Hello Massimo,
I'm sorry for the delayed answer.
There are two ways of safe cross communication, as shown during the recent presentations:
- SMMC (Safe Master to Master Communication)
- It is based on Standard-Ethernet or EtherCAT Automation Protocol (connecting ctrlX SAFETY SAFEX-C controllers in different EtherCAT networks). In the variant based on Standard-Ethernet it needs no extra fieldbus. It is just UDP (TCP/IP) based.
- It connects up to 4 controllers
- Each controller can provide up to 2 byte (16 bit) of safe date
- It is exchanged at the processing cycle of the safe PLC (4 ms with ctrlX SAFETY SAFEX-C)
SMMC via EtherCAT Automation Protocol
SMMC via Standard Ethernet
SMMC via Standard Ethernet in combination with Uplink
- FSoE (Safety over EtherCAT)
- It is used to connect FSoE-Master with FSoE-Slaves. The later can be any kind of FSoE-Drives, -I/Os or other ctrlX SAFETY SAFEX-C controllers. It needs a running and correctly configured EtherCAT-Network.
- An FSoE-Master supports connections to up to 32 FSoE-Slaves.
- Each connection includes 12 safe input and 12 safe output bytes.
- The data exchange is done at the cycle time of the EtherCAT network, but you have to consider
- The basic cycle is the one of the safe PLC (see above)
- Every FSoE-connection is going through the Standard EtherCAT-Master that needs to copy the incoming data in EtherCAT data frames to the very same for outgoing data. This is valid in principal for all connections from the FSoE-Master to the FSoE-Slave and vice-versa.

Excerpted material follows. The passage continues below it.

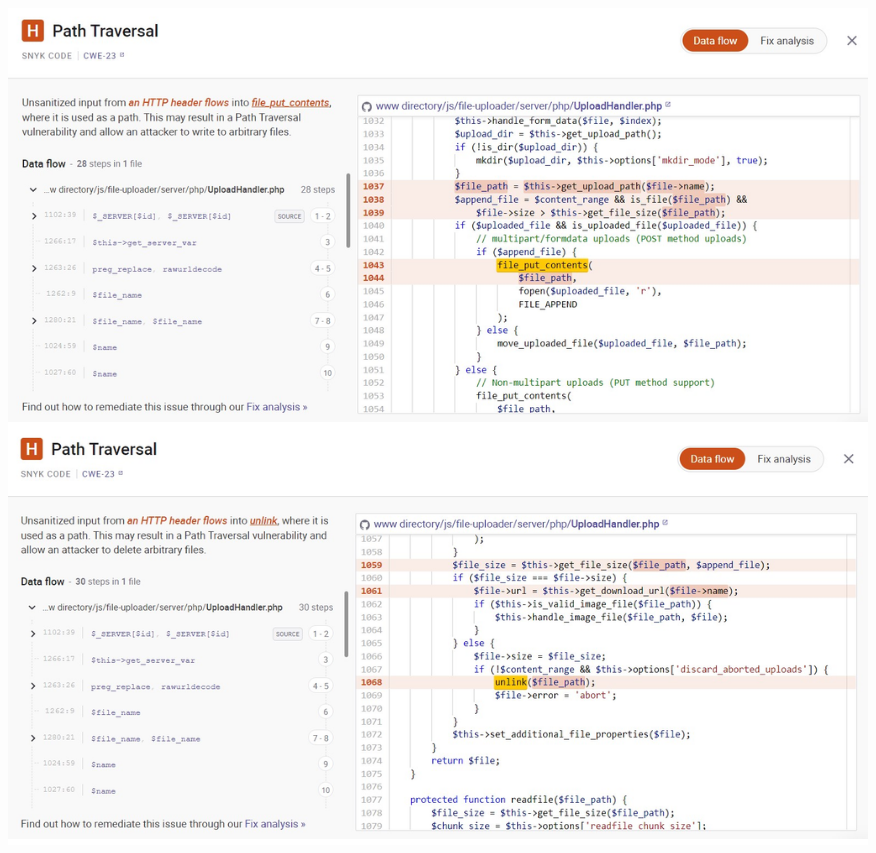 ![Image alt](https://github.com/Yusupova1007/IOT/blob/main/images/1.2.jpg)
  ![Image alt](https://github.com/Yusupova1007/IOT/blob/main/images/1.3.jpg)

- In the standard case the PLC at the EtherCAT-Master is copying the incoming to the outgoing data frames (e.g. with ctrlX CORE). With higher integration this can be shifted into the EtherCAT-Master stack. This has no impact on the timing, since the ctrlX CORE PLC can use a fieldbus synchronous task for that action. This provides only 1 EtherCAT cycle delay for the outgoing data in the best case. Shifting it the the EtherCAT-Master stack is only an improvement in usability.
FSoE safe cross communication between ctrlX SAFETY controllers and other FSoE-Slaves
Hope this helps. If you like this and it is a valid answer to your question, please mark it as a solution.